Data to use:
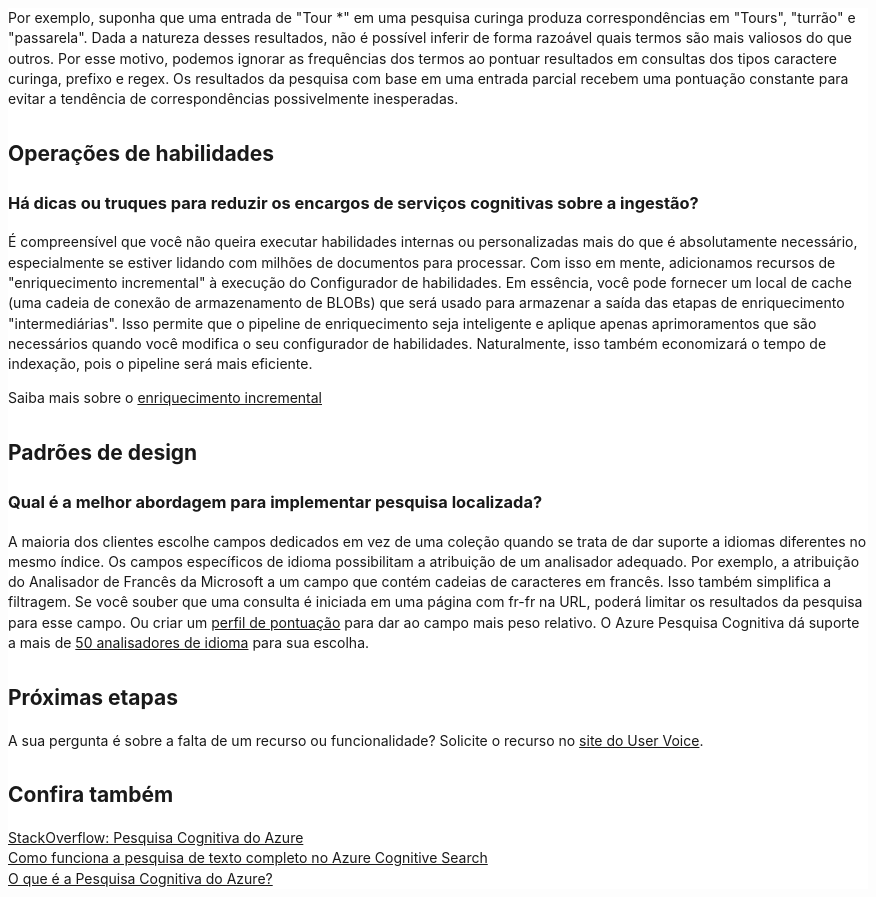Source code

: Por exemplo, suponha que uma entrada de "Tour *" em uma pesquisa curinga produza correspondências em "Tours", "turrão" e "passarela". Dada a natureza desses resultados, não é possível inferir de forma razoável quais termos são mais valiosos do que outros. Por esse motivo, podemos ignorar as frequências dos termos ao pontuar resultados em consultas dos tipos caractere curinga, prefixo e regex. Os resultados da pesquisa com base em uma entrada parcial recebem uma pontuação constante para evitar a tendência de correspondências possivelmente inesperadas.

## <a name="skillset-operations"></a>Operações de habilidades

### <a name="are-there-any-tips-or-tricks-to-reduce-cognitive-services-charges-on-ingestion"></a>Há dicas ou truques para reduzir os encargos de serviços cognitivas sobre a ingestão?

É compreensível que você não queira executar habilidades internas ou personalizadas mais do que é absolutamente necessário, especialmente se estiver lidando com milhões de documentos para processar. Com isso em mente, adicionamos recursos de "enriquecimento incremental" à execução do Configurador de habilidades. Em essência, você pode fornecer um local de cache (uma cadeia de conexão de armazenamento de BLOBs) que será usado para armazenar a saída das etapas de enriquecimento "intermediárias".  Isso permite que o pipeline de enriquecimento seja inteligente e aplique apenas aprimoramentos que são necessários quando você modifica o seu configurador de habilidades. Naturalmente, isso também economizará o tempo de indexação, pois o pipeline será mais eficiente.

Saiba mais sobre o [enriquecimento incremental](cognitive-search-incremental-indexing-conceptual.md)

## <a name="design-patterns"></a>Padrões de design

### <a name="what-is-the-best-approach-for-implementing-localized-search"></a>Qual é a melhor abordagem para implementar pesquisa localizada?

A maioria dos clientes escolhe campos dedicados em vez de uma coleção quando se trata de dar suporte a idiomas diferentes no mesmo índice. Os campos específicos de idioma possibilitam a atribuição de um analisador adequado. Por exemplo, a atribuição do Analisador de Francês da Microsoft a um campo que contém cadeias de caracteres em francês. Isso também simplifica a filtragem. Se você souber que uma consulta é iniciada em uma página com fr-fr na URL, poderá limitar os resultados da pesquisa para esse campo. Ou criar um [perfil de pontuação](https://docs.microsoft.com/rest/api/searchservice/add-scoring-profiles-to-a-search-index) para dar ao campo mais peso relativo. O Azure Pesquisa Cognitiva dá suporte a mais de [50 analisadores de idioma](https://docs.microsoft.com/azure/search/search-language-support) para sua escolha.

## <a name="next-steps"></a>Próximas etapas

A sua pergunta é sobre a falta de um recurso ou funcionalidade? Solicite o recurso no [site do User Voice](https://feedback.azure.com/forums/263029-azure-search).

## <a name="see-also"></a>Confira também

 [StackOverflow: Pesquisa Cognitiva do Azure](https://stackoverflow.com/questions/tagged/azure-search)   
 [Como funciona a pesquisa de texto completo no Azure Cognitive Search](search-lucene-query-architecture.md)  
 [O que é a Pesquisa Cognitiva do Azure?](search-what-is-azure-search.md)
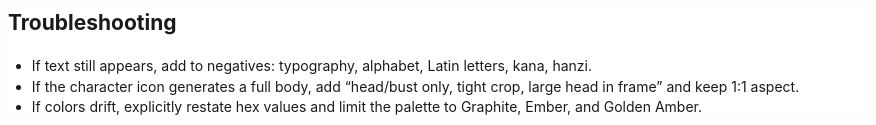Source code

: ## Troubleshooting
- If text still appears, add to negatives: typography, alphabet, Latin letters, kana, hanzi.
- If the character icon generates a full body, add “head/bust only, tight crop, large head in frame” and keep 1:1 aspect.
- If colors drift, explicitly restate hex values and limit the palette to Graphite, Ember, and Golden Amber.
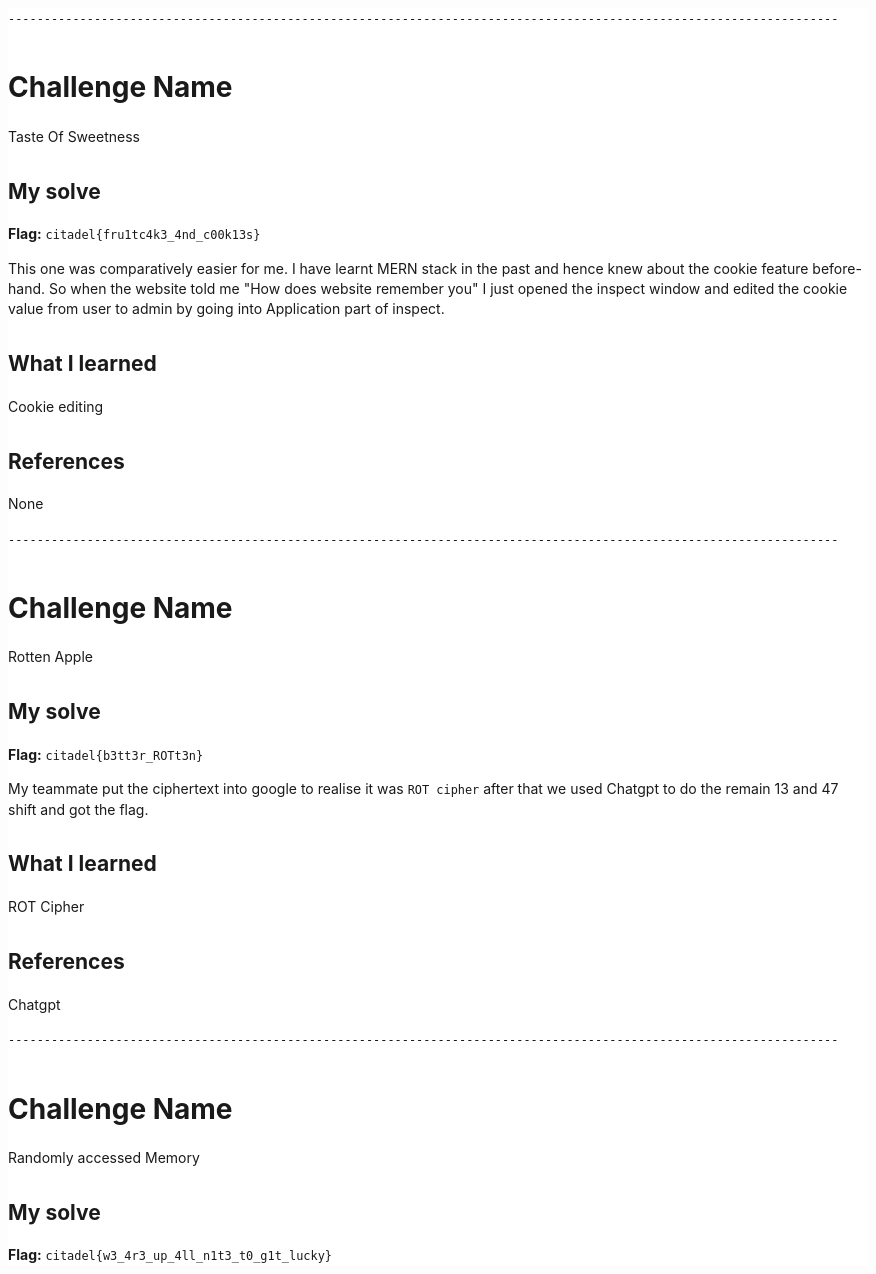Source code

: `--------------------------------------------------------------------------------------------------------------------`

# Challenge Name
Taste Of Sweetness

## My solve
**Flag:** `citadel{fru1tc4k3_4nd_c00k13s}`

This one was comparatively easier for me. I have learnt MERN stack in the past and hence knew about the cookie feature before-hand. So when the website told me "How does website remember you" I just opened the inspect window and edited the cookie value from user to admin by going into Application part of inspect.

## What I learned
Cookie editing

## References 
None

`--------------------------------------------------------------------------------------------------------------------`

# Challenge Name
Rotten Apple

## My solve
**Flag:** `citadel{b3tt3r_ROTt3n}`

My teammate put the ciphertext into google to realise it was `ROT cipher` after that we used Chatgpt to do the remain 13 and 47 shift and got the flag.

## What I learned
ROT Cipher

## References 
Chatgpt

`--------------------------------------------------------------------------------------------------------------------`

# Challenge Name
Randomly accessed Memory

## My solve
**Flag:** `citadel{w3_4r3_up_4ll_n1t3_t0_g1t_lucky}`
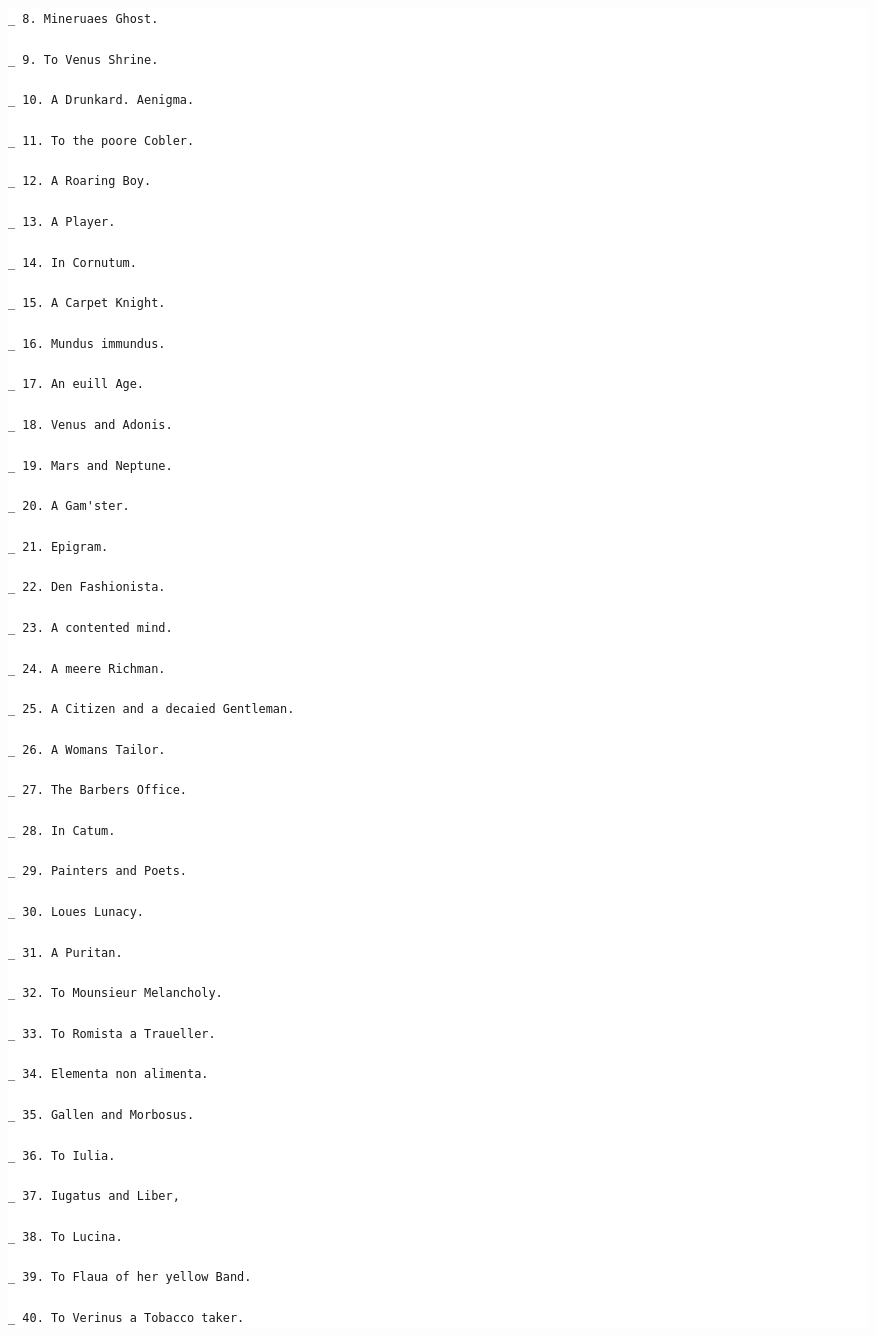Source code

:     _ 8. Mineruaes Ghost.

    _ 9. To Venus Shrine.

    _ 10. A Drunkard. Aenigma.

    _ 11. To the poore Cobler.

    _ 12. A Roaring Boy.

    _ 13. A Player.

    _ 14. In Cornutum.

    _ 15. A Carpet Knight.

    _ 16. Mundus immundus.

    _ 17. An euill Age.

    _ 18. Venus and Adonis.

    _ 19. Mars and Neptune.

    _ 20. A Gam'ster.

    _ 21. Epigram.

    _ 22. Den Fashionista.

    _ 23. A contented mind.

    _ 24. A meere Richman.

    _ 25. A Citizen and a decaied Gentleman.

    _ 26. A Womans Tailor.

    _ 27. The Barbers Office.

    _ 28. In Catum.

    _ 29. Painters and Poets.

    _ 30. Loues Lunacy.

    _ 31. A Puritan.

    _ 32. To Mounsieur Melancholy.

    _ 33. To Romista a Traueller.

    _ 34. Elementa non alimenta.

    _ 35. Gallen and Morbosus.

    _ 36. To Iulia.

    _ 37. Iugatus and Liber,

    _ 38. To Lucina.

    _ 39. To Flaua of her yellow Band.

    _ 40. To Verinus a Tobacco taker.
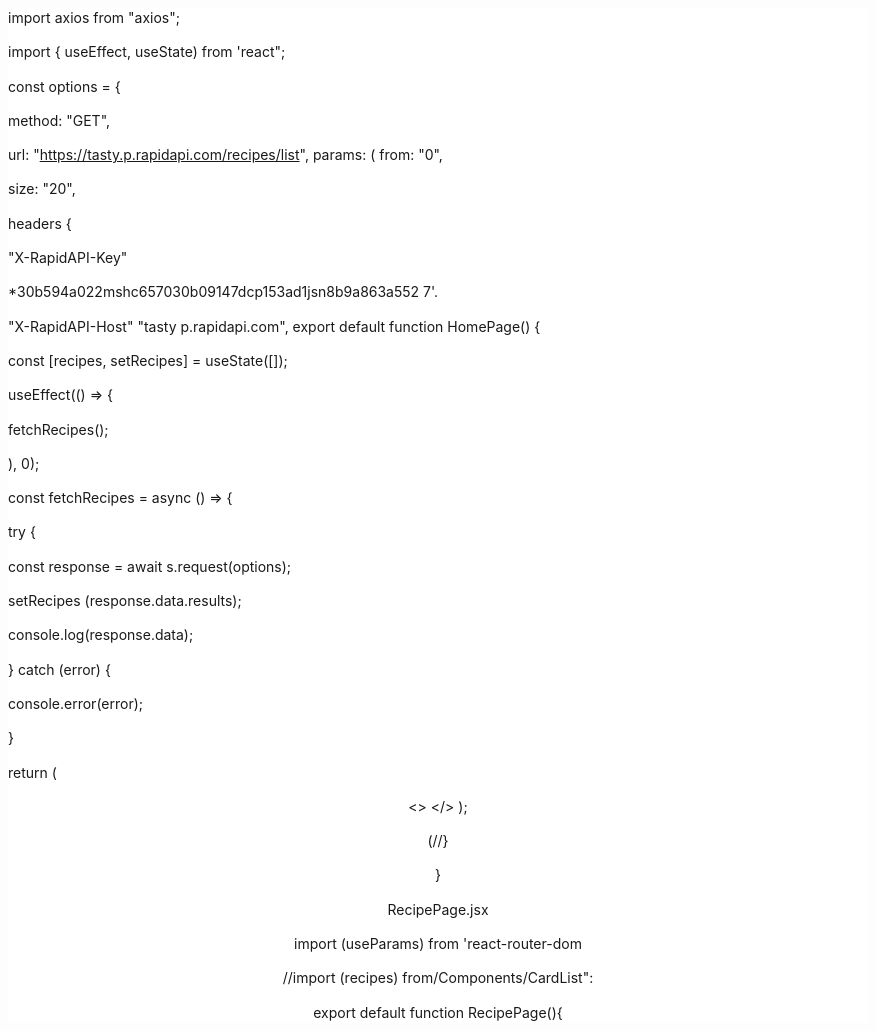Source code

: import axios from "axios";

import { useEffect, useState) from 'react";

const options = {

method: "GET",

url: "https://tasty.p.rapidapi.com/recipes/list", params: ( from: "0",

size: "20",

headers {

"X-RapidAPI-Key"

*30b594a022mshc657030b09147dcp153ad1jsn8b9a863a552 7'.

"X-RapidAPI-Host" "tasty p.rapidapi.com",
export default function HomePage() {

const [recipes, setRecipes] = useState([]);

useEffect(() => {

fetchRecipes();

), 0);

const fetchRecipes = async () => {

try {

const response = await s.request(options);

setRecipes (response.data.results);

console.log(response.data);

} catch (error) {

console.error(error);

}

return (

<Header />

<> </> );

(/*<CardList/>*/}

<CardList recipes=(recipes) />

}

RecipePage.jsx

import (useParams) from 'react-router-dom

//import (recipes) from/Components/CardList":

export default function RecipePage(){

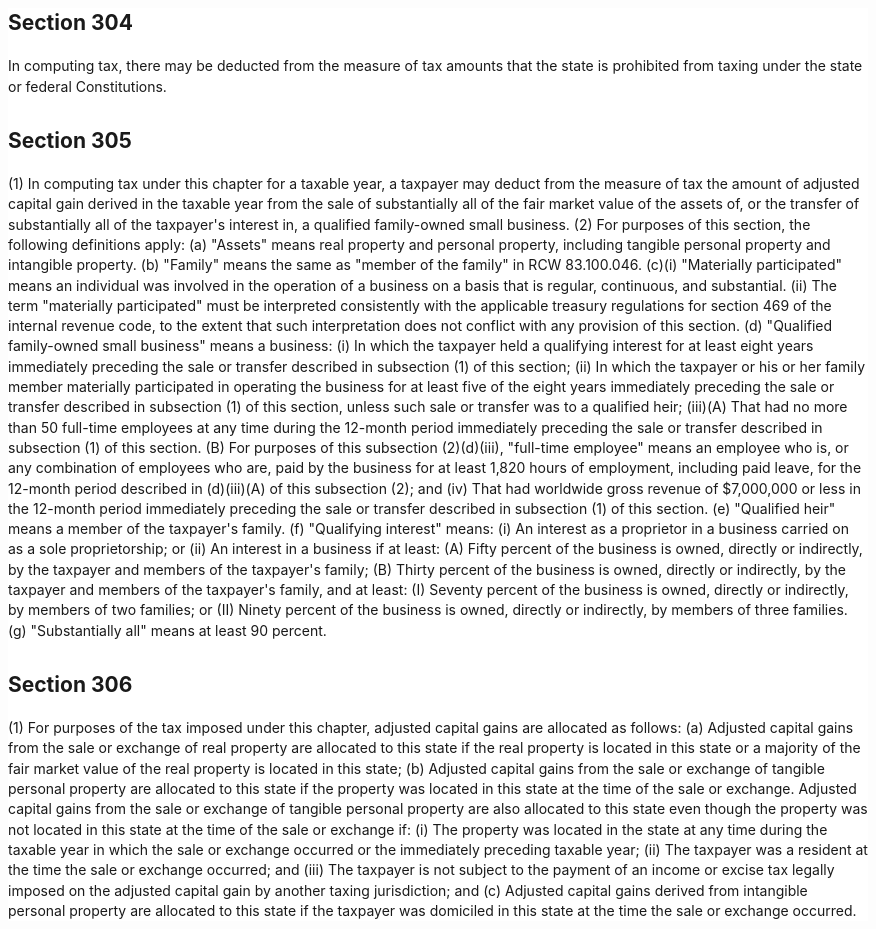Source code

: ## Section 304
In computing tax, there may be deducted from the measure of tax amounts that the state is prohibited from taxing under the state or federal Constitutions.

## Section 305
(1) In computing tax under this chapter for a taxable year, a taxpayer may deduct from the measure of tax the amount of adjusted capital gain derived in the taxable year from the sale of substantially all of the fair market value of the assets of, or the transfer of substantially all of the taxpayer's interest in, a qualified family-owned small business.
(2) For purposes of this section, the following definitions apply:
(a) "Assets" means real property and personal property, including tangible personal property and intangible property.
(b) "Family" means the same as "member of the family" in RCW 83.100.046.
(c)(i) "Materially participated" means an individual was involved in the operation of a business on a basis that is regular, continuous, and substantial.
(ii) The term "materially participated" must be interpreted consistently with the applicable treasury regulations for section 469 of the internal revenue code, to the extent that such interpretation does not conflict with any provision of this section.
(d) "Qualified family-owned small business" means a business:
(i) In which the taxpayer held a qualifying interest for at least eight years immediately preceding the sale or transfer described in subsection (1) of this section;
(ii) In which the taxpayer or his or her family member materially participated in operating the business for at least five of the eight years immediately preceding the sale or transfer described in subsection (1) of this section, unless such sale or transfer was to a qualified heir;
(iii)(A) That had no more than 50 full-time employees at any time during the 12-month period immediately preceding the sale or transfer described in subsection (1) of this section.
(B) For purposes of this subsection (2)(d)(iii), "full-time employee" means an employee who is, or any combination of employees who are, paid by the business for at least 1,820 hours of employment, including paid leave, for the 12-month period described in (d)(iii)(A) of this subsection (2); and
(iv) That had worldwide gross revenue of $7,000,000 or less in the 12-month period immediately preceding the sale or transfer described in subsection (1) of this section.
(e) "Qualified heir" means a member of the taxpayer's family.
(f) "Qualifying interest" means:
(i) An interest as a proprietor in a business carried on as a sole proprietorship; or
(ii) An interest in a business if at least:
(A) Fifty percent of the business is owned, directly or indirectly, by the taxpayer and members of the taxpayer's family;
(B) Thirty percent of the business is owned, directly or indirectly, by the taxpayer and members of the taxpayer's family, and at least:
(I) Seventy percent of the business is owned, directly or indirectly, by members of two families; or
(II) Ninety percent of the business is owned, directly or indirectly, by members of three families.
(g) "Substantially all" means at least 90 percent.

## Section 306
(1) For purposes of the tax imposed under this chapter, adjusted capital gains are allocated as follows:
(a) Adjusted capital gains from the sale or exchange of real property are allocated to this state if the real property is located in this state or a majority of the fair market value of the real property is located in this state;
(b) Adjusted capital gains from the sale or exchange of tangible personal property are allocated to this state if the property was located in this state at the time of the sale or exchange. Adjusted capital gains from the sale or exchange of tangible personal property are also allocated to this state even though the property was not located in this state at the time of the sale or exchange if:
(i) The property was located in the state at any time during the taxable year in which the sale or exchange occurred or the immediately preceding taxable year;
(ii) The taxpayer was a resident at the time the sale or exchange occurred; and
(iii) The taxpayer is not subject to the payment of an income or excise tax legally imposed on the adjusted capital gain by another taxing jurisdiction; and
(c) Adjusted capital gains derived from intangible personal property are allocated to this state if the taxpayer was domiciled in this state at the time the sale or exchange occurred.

Task statement: Search the records for the string "intangible" and return every line in which it occurs.

Answer to this exercise:
(a) "Assets" means real property and personal property, including tangible personal property and intangible property.
(c) Adjusted capital gains derived from intangible personal property are allocated to this state if the taxpayer was domiciled in this state at the time the sale or exchange occurred.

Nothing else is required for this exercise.